[Saved entries]
^^^^^^^^^^^^^^^^

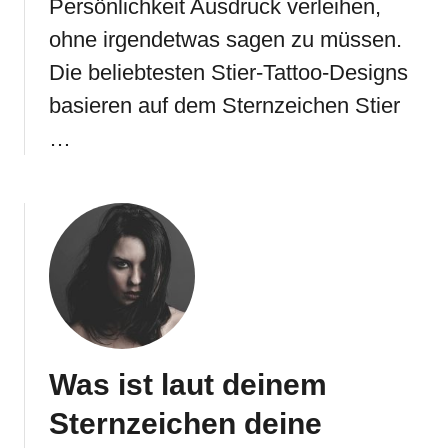
Persönlichkeit Ausdruck verleihen,
ohne irgendetwas sagen zu müssen.
Die beliebtesten Stier-Tattoo-Designs
basieren auf dem Sternzeichen Stier
…
Was ist laut deinem
Sternzeichen deine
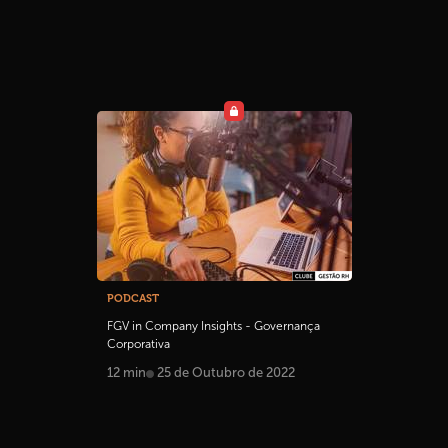
PODCAST
FGV in Company Insights - Governança
Corporativa
12 min
25 de Outubro de 2022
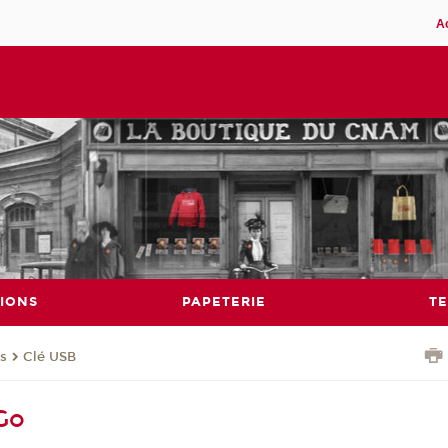
A
IONS
PAPETERIE
TE
es
Clé USB
Go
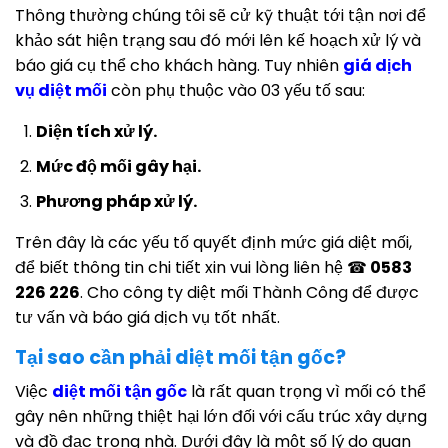
Thông thường chúng tôi sẽ cử kỹ thuật tới tận nơi để
khảo sát hiện trạng sau đó mới lên kế hoạch xử lý và
báo giá cụ thể cho khách hàng. Tuy nhiên
giá dịch
vụ diệt mối
còn phụ thuộc vào 03 yếu tố sau:
Diện tích xử lý.
Mức độ mối gây hại.
Phương pháp xử lý.
Trên đây là các yếu tố quyết định mức giá diệt mối,
để biết thông tin chi tiết xin vui lòng liên hệ ☎
0583
226 226
. Cho công ty diệt mối Thành Công để được
tư vấn và báo giá dịch vụ tốt nhất.
Tại sao cần phải diệt mối tận gốc?
Việc
diệt mối tận gốc
là rất quan trọng vì mối có thể
gây nên những thiệt hại lớn đối với cấu trúc xây dựng
và đồ đạc trong nhà. Dưới đây là một số lý do quan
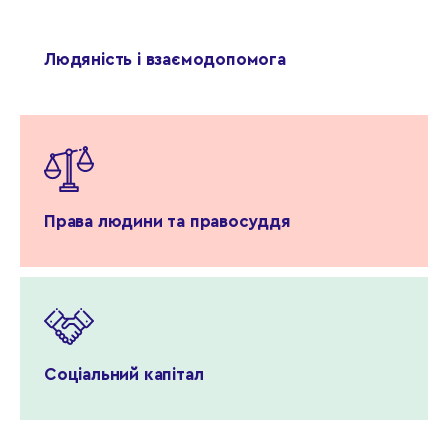
Людяність і взаємодопомога
Права людини та правосуддя
Соціальний капітал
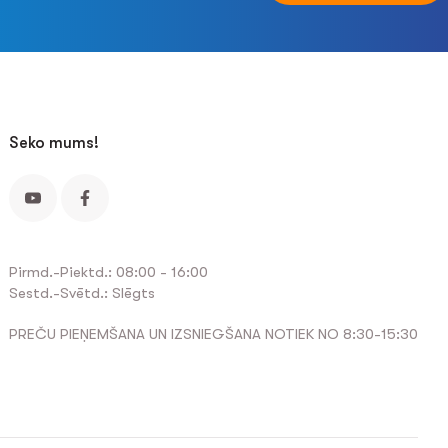
Seko mums!
Pirmd.-Piektd.: 08:00 - 16:00
Sestd.-Svētd.: Slēgts
PREČU PIEŅEMŠANA UN IZSNIEGŠANA NOTIEK NO 8:30-15:30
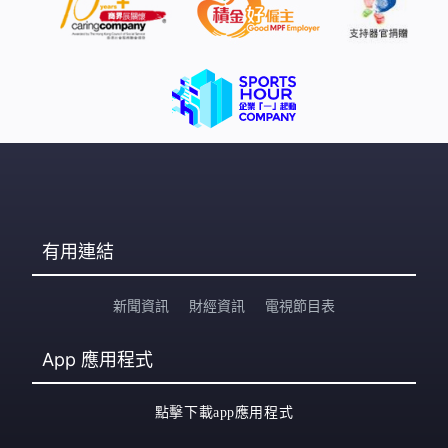
有用連結
新聞資訊
財經資訊
電視節目表
App
應用程式
點擊下載app應用程式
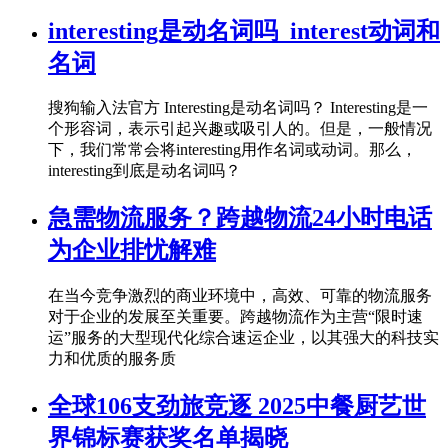
interesting是动名词吗_interest动词和
名词
搜狗输入法官方 Interesting是动名词吗？ Interesting是一
个形容词，表示引起兴趣或吸引人的。但是，一般情况
下，我们常常会将interesting用作名词或动词。那么，
interesting到底是动名词吗？
急需物流服务？跨越物流24小时电话
为企业排忧解难
在当今竞争激烈的商业环境中，高效、可靠的物流服务
对于企业的发展至关重要。跨越物流作为主营“限时速
运”服务的大型现代化综合速运企业，以其强大的科技实
力和优质的服务质
全球106支劲旅竞逐 2025中餐厨艺世
界锦标赛获奖名单揭晓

^^^^^^^^^^^^^^^^

*What is being asked*.
State how many lines in the entries above contain the string "Stier", with case counting, and reply with only the number.

*Expected answer*.
2